En Europe, un espoir luit. En avril 2007, après son divorce, une femme stérile (Madame Natallie Evans) se voit refuser le droit d'utiliser les embryons conçus in vitro avec son mari.[2] Aussi, certains commencent à penser que la libération de l'homme est une idée concevable. Dans leur Antimanuel d'éducation sexuelle, la juriste Marcela Iacub et le philosophe Patrice Maniglier nous livrent leur réflexion dans un texte intitulé Père si je veux, quand je veux!, lu par Catherine Portevin et publié en ligne ici...
[1] Un homme jeté en prison pour avoir provoqué un avortement
Montréal, QC, 19 Mai 2004 (UPI)
Un homme de Montréal a commencé une peine de prison d'une année, mercredi, pour avoir provoqué l'avortement de son amie, en utilisant un médicament de traitement d'ulcère. Gary Bourgeois, 46 ans, avait été déclaré coupable à une accusation de voies de fait graves pour avoir administré une substance toxique.

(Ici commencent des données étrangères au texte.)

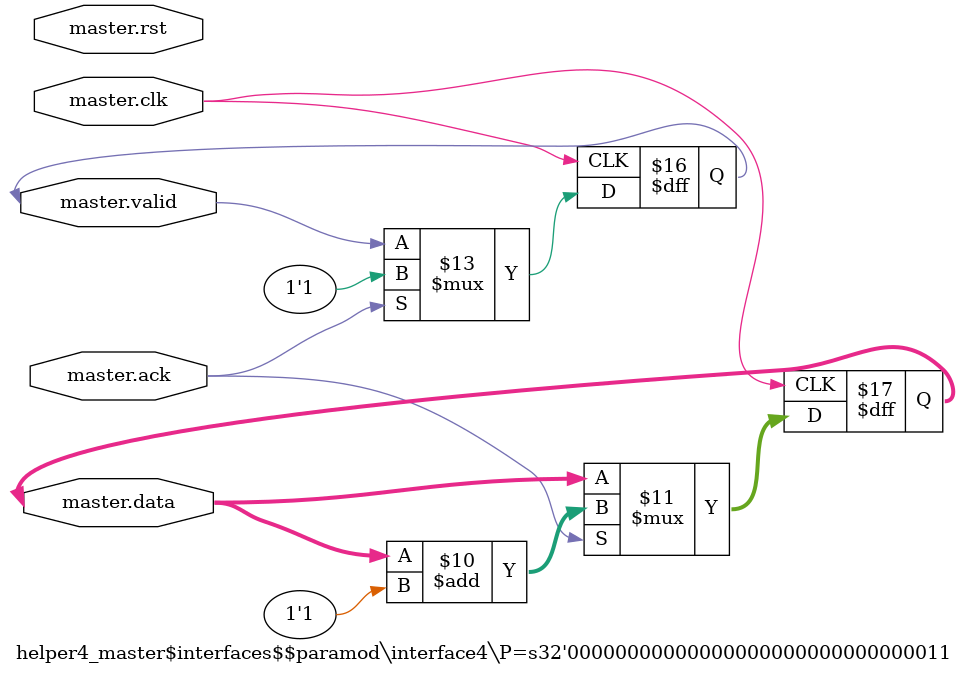
<source format=sv>
interface interface4
#(
    parameter int P
)
(
    input logic     clk,
    input logic     rst
);

    logic            valid;
    logic [P-1:0]    data;
    logic            ack;

endinterface

module helper4_master
(
    interface4  master
);

    localparam mP = master.P;

    always_ff @(posedge master.clk) begin
        if (master.ack) begin
            master.valid <= '1;
            master.data <= master.data + 1'd1;
        end
    end

endmodule

module helper4_slave
(
    interface4  slave
);

    localparam sP = slave.P;

    always_ff @(posedge slave.clk) begin
        slave.ack <= ~slave.ack;
    end

endmodule

module module4;

    localparam LP = 3;

    logic clk, rst;

    interface4 #(LP) i (.*);

    helper4_master
    helper_master (
        .master (i)
    );

    helper4_slave
    helper_slave (i);

endmodule

</source>
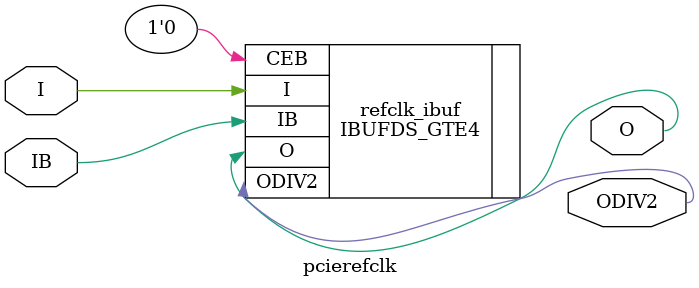
<source format=v>
`timescale 1ns / 1ps


module pcierefclk(
    //ports for PCIE refclk buffer
    input IB,
    input I,
    output O,
    output ODIV2
    );

IBUFDS_GTE4 # (.REFCLK_HROW_CK_SEL(2'b00)) refclk_ibuf (.O(O), .ODIV2(ODIV2), .I(I), .CEB(1'b0), .IB(IB)); 

endmodule

</source>
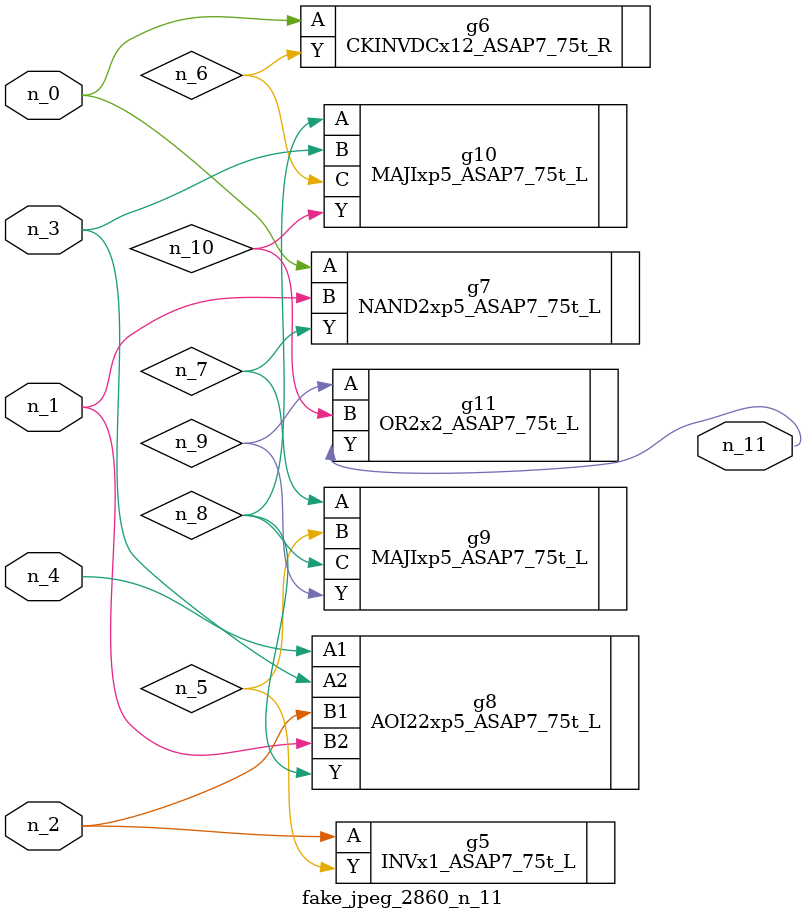
<source format=v>
module fake_jpeg_2860_n_11 (n_3, n_2, n_1, n_0, n_4, n_11);

input n_3;
input n_2;
input n_1;
input n_0;
input n_4;

output n_11;

wire n_10;
wire n_8;
wire n_9;
wire n_6;
wire n_5;
wire n_7;

INVx1_ASAP7_75t_L g5 ( 
.A(n_2),
.Y(n_5)
);

CKINVDCx12_ASAP7_75t_R g6 ( 
.A(n_0),
.Y(n_6)
);

NAND2xp5_ASAP7_75t_L g7 ( 
.A(n_0),
.B(n_1),
.Y(n_7)
);

AOI22xp5_ASAP7_75t_L g8 ( 
.A1(n_4),
.A2(n_3),
.B1(n_2),
.B2(n_1),
.Y(n_8)
);

MAJIxp5_ASAP7_75t_L g9 ( 
.A(n_7),
.B(n_5),
.C(n_8),
.Y(n_9)
);

OR2x2_ASAP7_75t_L g11 ( 
.A(n_9),
.B(n_10),
.Y(n_11)
);

MAJIxp5_ASAP7_75t_L g10 ( 
.A(n_8),
.B(n_3),
.C(n_6),
.Y(n_10)
);


endmodule
</source>
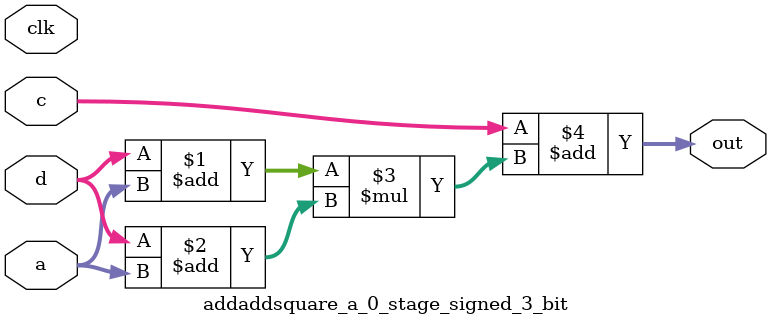
<source format=sv>
(* use_dsp = "yes" *) module addaddsquare_a_0_stage_signed_3_bit(
	input signed [2:0] a,
	input signed [2:0] c,
	input signed [2:0] d,
	output [2:0] out,
	input clk);

	assign out = c + ((d + a) * (d + a));
endmodule

</source>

Selon Radio Canada (CBC) la cour a entendu le témoignage de la petite amie dont l'identité est protégée. Elle raconta qu'elle avait attendu trois mois avant d'avouer à Bourgeois qu'elle était enceinte. Celui-ci insista pour qu'elle avortasse le fœtus. Elle refusa. Le Procureur de la Couronne raconte qu'après avoir eu des relations sexuelles, Bourgeois inséra un médicament anti-ulcère dans le vagin de sa petite amie. Elle commença à souffrir d'hémorragie, se conduisit elle-même en voiture jusqu'à l'hôpital où elle eu sa fausse couche. Alors qu'elle se rhabillait, elle découvrit une partie du médicament dans sa petite culotte. Elle appela la police. En prononçant sa sentence contre Bourgeois, le juge Jean-Pierre Bonin a déclaré « la société ne peut pas tolérer qu'un homme, partenaire dans une relation amoureuse, mette fin de façon unilatérale à une grossesse. »
[2] Voir l'Affaire Evans et l'article « Le droit de ne pas être père » paru dans Philosophie Magazine No11 (juillet-août 2007).